## Action item
Report how many lines of these entries hold the string "Simplify"; reply with the number alone.

## Extracted records
=======
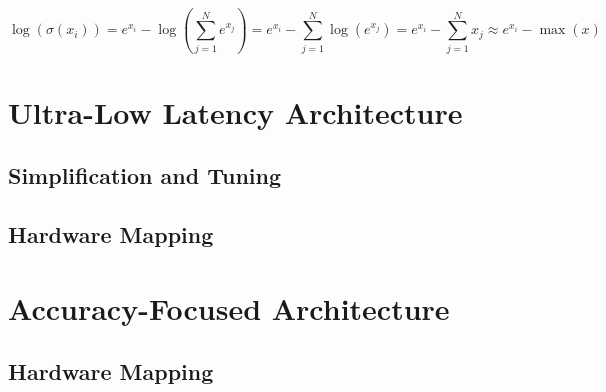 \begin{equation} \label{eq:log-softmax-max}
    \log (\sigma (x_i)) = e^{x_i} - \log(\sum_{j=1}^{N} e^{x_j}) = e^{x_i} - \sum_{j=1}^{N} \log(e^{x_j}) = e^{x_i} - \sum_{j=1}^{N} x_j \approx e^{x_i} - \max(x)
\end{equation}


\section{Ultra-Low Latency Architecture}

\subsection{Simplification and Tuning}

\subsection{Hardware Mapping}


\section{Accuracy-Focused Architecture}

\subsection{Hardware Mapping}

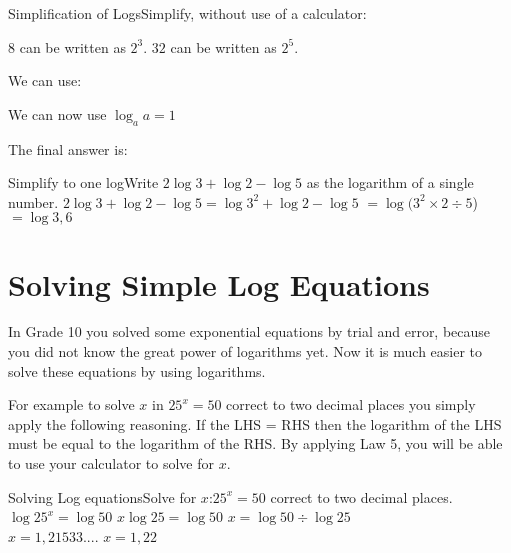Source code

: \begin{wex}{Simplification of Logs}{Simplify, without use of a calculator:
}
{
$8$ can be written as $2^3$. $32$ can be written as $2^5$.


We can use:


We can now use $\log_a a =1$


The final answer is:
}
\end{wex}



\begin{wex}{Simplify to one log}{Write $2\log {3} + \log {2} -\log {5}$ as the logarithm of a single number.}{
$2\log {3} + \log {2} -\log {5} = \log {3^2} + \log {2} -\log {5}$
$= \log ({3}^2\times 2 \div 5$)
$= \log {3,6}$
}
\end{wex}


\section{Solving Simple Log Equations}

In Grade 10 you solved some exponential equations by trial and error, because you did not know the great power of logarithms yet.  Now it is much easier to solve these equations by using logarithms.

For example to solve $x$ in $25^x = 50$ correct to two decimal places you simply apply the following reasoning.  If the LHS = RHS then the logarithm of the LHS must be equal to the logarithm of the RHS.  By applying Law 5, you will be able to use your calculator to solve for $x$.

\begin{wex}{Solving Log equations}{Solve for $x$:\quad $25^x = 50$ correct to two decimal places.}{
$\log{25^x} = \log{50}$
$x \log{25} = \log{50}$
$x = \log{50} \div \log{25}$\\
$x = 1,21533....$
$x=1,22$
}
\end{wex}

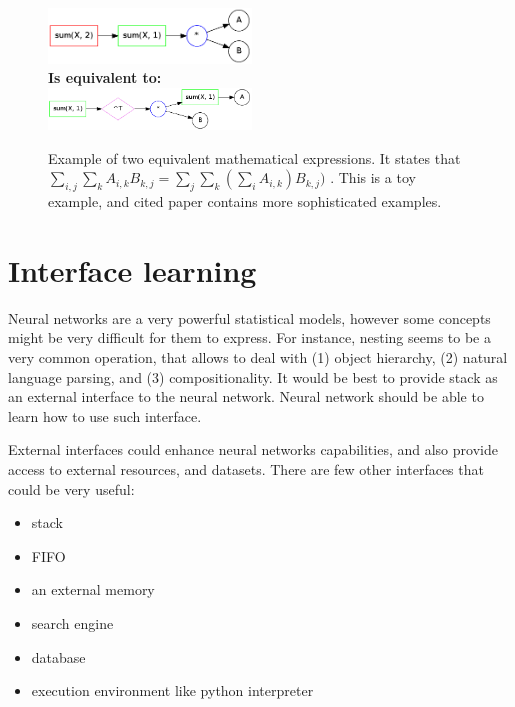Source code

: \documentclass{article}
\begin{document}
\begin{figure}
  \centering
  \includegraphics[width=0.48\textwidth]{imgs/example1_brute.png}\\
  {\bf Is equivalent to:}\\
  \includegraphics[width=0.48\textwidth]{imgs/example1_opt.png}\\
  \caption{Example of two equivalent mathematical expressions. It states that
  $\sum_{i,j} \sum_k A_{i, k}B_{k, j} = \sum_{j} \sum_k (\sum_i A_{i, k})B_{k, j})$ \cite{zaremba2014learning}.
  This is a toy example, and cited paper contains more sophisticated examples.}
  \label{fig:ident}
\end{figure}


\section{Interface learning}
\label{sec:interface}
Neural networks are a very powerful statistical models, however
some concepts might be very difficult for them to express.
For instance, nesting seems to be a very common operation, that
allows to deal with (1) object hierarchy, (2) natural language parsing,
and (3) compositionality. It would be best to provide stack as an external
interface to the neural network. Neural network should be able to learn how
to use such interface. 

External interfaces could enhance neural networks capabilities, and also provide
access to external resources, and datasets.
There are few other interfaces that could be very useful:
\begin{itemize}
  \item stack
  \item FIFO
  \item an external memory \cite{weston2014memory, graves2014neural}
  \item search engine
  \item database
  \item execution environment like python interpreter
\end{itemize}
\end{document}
=======
## Answer to the exercise
2